Sunday, June 07, 2020

Maybe First Alert Meant It In Dog Years

So at 4am one of the fire alarms began to chirp, randomly, and loudly.

This led to a game of which *%^! one is it? As there's one in every bedroom, every floor, and the kitchen, so it's quite a game to figure it out.

This ius especially fun as it doesn't keep chirping consistently as that would be far to easy to find. It's a random annoying chirp that's hard to track down as it goes off unpredictably and on a weird delay that's designed to have you walk to every alarm, listen, hear nothing, then try and chase it down again. A damn low battery indicator light or flashing or soemtghing would be nice, ya know?

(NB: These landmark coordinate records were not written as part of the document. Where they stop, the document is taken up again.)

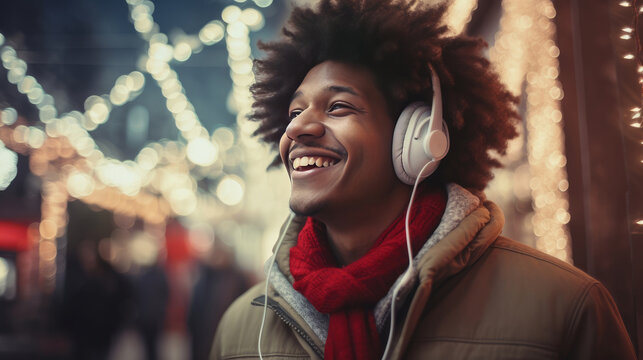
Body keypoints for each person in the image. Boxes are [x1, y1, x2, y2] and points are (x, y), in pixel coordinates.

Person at [211, 0, 636, 359]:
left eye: (338, 107)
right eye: (293, 112)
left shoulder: (564, 308)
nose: (298, 129)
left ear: (417, 138)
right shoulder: (241, 329)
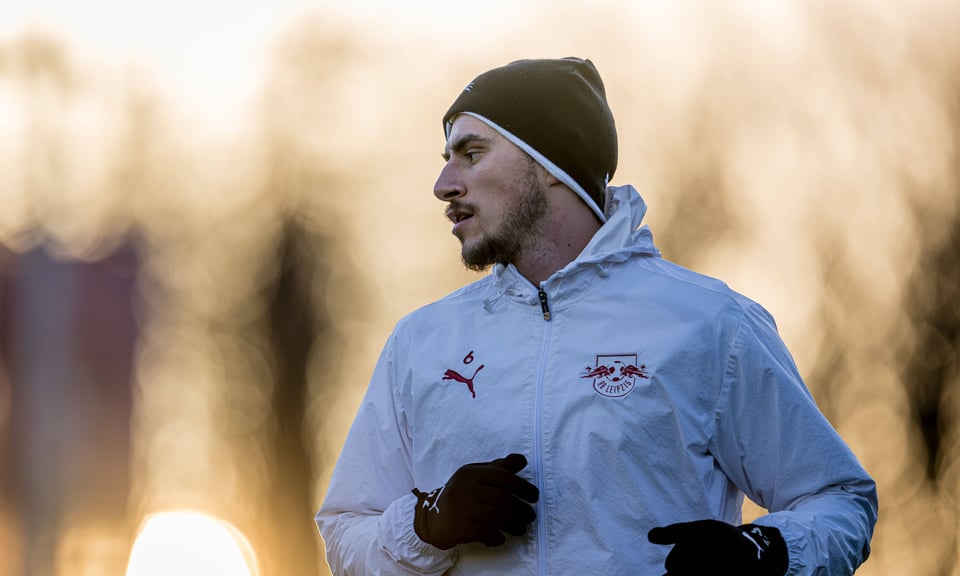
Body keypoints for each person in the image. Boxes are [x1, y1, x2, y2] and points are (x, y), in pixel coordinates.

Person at [316, 57, 877, 576]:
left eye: (472, 153)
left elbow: (840, 499)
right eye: (447, 161)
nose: (444, 186)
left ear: (552, 165)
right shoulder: (421, 342)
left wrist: (764, 553)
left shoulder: (710, 324)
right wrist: (425, 527)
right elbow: (344, 531)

Well after much trial, error and vocabulary expended, it was the one in the basement, that was near a vent of course so it threw its chirp all around the place. I should have know - after all it was the replacement for the First ALert alarm that died in December 2018.

A First Alert smoke alarm installed and turned on in December 2018, dated manufactured in September 2014 and now deader than a door-nail, even with a promised 10-year lifespan.

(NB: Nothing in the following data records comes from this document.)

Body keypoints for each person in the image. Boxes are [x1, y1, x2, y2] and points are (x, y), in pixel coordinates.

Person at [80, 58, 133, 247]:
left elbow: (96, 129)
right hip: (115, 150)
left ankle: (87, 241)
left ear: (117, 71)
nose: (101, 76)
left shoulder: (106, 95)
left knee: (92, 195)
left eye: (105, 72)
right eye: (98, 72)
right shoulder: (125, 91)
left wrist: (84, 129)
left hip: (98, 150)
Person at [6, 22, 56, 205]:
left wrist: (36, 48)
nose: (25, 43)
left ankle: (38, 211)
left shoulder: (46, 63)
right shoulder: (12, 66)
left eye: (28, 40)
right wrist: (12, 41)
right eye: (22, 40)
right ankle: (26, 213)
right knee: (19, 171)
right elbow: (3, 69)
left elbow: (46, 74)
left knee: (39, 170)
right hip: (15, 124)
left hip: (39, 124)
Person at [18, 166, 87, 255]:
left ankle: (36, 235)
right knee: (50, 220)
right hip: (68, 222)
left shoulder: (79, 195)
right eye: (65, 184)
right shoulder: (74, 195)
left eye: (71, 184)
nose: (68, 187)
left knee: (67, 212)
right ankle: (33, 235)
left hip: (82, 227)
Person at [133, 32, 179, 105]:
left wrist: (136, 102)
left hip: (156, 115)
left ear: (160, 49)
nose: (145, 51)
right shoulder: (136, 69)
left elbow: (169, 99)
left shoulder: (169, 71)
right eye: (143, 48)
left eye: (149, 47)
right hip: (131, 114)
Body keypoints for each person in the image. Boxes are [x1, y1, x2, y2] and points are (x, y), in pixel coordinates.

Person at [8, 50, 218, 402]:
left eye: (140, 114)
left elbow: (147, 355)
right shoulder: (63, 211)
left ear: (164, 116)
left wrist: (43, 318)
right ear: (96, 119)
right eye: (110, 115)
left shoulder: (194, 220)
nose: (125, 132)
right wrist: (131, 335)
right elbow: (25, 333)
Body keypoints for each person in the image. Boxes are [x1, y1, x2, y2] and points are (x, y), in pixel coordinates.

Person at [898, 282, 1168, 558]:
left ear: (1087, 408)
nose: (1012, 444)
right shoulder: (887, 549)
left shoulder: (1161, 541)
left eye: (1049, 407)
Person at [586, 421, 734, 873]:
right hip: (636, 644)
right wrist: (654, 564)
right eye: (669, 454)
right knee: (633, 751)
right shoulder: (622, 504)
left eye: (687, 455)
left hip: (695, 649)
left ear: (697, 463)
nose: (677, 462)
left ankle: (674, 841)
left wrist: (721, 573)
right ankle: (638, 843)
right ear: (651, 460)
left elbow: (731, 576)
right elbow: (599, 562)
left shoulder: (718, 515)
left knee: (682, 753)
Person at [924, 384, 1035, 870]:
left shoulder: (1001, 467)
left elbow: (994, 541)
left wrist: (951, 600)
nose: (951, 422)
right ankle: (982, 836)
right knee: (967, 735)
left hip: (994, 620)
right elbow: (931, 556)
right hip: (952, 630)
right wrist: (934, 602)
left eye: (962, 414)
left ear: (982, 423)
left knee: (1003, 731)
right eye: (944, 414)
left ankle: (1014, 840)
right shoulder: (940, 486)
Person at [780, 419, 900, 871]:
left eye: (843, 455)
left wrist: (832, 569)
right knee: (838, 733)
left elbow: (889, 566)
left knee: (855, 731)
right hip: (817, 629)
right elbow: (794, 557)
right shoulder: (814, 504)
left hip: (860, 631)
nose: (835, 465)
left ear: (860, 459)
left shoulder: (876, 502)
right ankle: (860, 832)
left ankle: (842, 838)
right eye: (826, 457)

Of course, they also had to change the mount for its replacement model of the same type, because, why not annoy homeowners?

So, I had to unscrew the mount and replace that as well. At least the drywall screw holes lined up on the new mount, so there's that.

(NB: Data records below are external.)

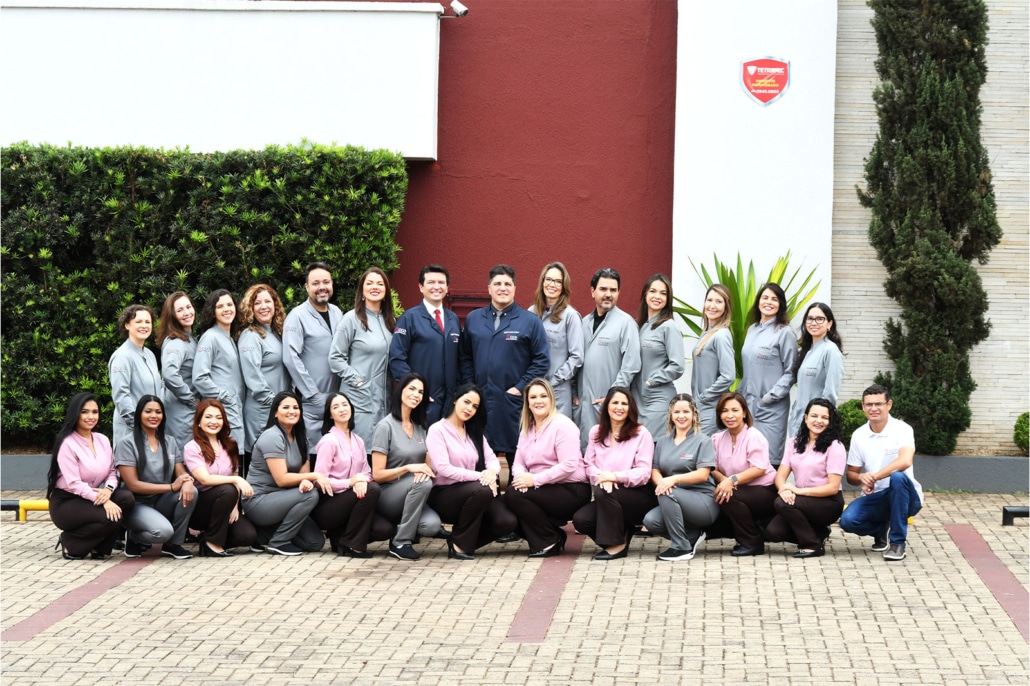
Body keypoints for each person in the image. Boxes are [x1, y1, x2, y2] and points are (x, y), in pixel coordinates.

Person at [458, 265, 550, 480]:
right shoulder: (474, 319)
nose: (502, 288)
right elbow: (464, 357)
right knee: (479, 455)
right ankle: (486, 500)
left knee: (516, 454)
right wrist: (472, 389)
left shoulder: (530, 322)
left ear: (515, 289)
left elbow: (541, 360)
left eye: (507, 284)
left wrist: (520, 388)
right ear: (489, 288)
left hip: (512, 404)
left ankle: (515, 499)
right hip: (479, 402)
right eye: (497, 284)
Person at [426, 384, 517, 560]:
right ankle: (461, 544)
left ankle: (459, 540)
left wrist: (491, 472)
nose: (469, 409)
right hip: (444, 495)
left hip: (474, 492)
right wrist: (481, 476)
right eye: (466, 402)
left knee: (507, 522)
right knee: (481, 490)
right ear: (455, 400)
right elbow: (443, 468)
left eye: (475, 406)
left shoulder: (474, 432)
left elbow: (492, 459)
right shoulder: (437, 430)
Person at [504, 378, 590, 558]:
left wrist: (534, 480)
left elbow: (569, 465)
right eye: (533, 397)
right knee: (503, 505)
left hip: (571, 490)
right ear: (527, 402)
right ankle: (553, 535)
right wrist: (521, 479)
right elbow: (518, 462)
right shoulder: (527, 428)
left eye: (543, 396)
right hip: (543, 488)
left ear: (551, 399)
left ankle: (547, 540)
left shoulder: (562, 425)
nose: (538, 401)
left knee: (513, 495)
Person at [839, 384, 923, 562]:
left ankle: (897, 543)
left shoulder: (903, 429)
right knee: (848, 521)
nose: (873, 408)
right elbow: (851, 475)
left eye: (879, 404)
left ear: (889, 405)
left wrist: (875, 477)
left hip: (907, 497)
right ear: (863, 406)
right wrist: (862, 477)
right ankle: (880, 530)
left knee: (898, 477)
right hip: (877, 497)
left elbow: (905, 460)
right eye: (869, 404)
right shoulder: (859, 435)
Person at [46, 393, 135, 560]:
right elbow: (73, 484)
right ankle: (71, 542)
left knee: (126, 498)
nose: (91, 416)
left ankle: (98, 548)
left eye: (95, 412)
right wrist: (105, 501)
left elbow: (111, 473)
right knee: (112, 516)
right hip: (67, 502)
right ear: (76, 414)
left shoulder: (102, 439)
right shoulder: (67, 443)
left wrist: (108, 491)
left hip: (91, 497)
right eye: (85, 412)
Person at [572, 387, 656, 561]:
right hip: (607, 493)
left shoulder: (641, 433)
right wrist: (603, 476)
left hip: (638, 495)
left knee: (605, 491)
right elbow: (588, 465)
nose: (620, 407)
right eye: (615, 402)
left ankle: (617, 545)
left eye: (624, 403)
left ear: (630, 408)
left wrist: (615, 477)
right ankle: (623, 531)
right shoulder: (596, 431)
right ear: (607, 406)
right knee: (581, 519)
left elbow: (644, 472)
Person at [371, 372, 447, 561]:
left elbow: (428, 468)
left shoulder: (421, 426)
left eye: (420, 391)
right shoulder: (385, 426)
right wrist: (408, 468)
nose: (416, 394)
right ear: (400, 391)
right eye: (411, 389)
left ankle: (401, 526)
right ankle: (401, 542)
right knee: (422, 483)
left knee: (431, 526)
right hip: (388, 494)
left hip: (414, 492)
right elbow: (377, 474)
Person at [243, 391, 327, 555]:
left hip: (284, 499)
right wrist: (314, 476)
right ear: (275, 412)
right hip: (259, 500)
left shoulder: (301, 438)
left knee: (315, 542)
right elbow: (281, 479)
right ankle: (278, 542)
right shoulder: (272, 436)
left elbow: (304, 475)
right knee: (310, 496)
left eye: (296, 407)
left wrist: (306, 481)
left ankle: (262, 535)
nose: (292, 411)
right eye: (286, 407)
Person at [311, 392, 393, 558]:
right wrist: (351, 482)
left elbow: (367, 473)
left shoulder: (358, 441)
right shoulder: (329, 440)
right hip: (329, 505)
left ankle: (340, 538)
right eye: (336, 407)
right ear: (330, 414)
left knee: (385, 530)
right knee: (373, 489)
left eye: (345, 404)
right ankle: (353, 545)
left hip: (353, 501)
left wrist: (361, 481)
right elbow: (319, 480)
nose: (342, 409)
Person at [116, 395, 198, 559]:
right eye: (148, 411)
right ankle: (133, 537)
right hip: (137, 505)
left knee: (193, 492)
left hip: (162, 501)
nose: (154, 416)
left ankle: (173, 544)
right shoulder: (127, 443)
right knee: (162, 532)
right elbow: (133, 485)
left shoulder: (169, 441)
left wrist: (188, 481)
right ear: (139, 414)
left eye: (158, 412)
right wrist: (171, 487)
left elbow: (180, 472)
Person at [641, 394, 719, 561]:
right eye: (677, 412)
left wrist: (673, 480)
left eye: (686, 412)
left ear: (694, 415)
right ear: (670, 414)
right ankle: (692, 535)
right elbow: (655, 469)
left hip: (703, 502)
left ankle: (681, 548)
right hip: (672, 497)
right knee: (651, 521)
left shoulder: (702, 441)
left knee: (666, 492)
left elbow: (703, 474)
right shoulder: (662, 442)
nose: (681, 416)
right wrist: (662, 482)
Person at [765, 398, 846, 558]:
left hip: (828, 502)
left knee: (782, 504)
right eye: (814, 416)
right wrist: (783, 489)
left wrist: (797, 491)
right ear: (806, 418)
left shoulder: (835, 446)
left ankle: (812, 545)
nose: (819, 421)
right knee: (773, 532)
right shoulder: (794, 443)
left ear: (830, 421)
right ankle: (818, 532)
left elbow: (832, 487)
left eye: (824, 417)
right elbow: (780, 475)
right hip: (802, 501)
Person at [329, 267, 395, 449]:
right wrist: (358, 381)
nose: (375, 287)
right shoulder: (351, 319)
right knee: (359, 448)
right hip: (359, 397)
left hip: (384, 398)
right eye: (370, 283)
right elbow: (335, 357)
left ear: (386, 291)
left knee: (380, 449)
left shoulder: (391, 321)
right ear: (362, 290)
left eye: (380, 284)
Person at [283, 262, 344, 457]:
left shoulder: (337, 313)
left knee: (336, 450)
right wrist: (312, 393)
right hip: (312, 399)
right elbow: (290, 357)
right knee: (313, 452)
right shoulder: (297, 316)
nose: (322, 287)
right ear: (307, 287)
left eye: (326, 282)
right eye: (316, 283)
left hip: (336, 397)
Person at [183, 399, 258, 557]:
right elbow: (205, 479)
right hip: (201, 507)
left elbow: (234, 475)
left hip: (226, 501)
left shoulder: (230, 445)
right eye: (208, 417)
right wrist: (236, 481)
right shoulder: (192, 447)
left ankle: (206, 539)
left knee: (247, 536)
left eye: (218, 417)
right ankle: (213, 543)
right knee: (228, 489)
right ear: (198, 422)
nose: (214, 421)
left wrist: (235, 506)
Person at [388, 264, 461, 425]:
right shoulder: (409, 318)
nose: (437, 287)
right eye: (431, 282)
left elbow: (460, 359)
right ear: (421, 287)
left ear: (447, 287)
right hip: (421, 402)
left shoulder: (453, 319)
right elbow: (397, 358)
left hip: (449, 403)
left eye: (441, 283)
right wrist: (414, 391)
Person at [577, 268, 641, 450]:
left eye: (613, 290)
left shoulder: (625, 323)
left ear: (619, 293)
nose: (608, 294)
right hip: (583, 403)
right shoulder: (584, 323)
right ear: (592, 291)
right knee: (585, 450)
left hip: (608, 404)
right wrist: (575, 392)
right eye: (603, 289)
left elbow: (631, 365)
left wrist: (613, 397)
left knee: (607, 450)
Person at [708, 392, 777, 556]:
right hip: (739, 488)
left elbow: (759, 468)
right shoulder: (717, 438)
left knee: (729, 496)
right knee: (722, 494)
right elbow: (713, 468)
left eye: (735, 410)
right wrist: (725, 481)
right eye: (724, 411)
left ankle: (752, 542)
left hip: (764, 489)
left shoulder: (754, 436)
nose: (729, 415)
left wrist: (731, 481)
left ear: (744, 412)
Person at [739, 282, 797, 466]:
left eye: (774, 299)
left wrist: (769, 397)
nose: (769, 302)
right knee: (749, 458)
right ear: (758, 302)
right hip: (748, 406)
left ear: (781, 304)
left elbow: (791, 371)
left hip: (771, 408)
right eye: (765, 297)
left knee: (768, 460)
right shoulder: (752, 330)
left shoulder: (785, 332)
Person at [238, 284, 291, 464]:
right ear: (250, 308)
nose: (264, 306)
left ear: (275, 305)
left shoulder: (276, 334)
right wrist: (275, 404)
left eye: (268, 301)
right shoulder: (251, 336)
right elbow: (253, 377)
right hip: (262, 410)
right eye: (257, 303)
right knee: (261, 461)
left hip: (277, 409)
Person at [528, 262, 584, 420]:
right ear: (542, 282)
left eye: (558, 281)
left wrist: (553, 381)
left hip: (557, 390)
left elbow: (577, 356)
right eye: (549, 279)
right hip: (534, 390)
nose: (552, 284)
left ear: (563, 286)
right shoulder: (531, 313)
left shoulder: (570, 316)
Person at [632, 274, 685, 438]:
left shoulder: (669, 327)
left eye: (663, 293)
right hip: (638, 400)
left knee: (653, 449)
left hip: (658, 400)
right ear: (645, 294)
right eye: (653, 291)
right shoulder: (641, 326)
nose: (657, 296)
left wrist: (651, 381)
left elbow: (678, 366)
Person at [193, 289, 246, 451]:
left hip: (234, 410)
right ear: (213, 312)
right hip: (221, 411)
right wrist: (225, 396)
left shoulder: (229, 338)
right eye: (220, 306)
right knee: (226, 461)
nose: (226, 309)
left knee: (236, 461)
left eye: (230, 304)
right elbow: (199, 378)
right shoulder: (210, 337)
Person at [787, 302, 844, 439]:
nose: (814, 322)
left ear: (829, 324)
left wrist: (818, 420)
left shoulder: (830, 350)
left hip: (815, 425)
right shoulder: (806, 351)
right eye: (810, 318)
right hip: (799, 419)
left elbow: (830, 393)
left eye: (820, 319)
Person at [109, 304, 162, 447]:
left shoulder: (150, 354)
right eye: (138, 321)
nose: (144, 325)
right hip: (132, 431)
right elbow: (121, 396)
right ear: (127, 325)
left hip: (152, 428)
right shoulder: (122, 356)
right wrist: (139, 427)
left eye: (147, 322)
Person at [690, 284, 735, 436]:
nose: (712, 306)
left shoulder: (721, 335)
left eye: (718, 301)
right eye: (709, 300)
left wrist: (704, 397)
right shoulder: (707, 332)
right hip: (701, 406)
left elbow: (728, 376)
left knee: (706, 453)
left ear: (726, 307)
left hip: (711, 407)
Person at [156, 291, 199, 450]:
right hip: (180, 411)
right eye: (180, 310)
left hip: (188, 411)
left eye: (188, 307)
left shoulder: (189, 338)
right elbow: (169, 374)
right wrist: (192, 400)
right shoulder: (176, 341)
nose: (187, 312)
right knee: (181, 457)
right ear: (172, 315)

Considering this one replaced the one that died in December 2018 I am less than impressed with First Alert 's touted 10-year lifespan.

1 comment:

Chuck Pergiel said...

It's the grandma syndrome: "If it saves just one life, it will be worth it." Well, it's not. I'm beginning to think that all these effing alarms (car alarms, panic alarms, dead battery alarms) are not worth it. Just shoot me already.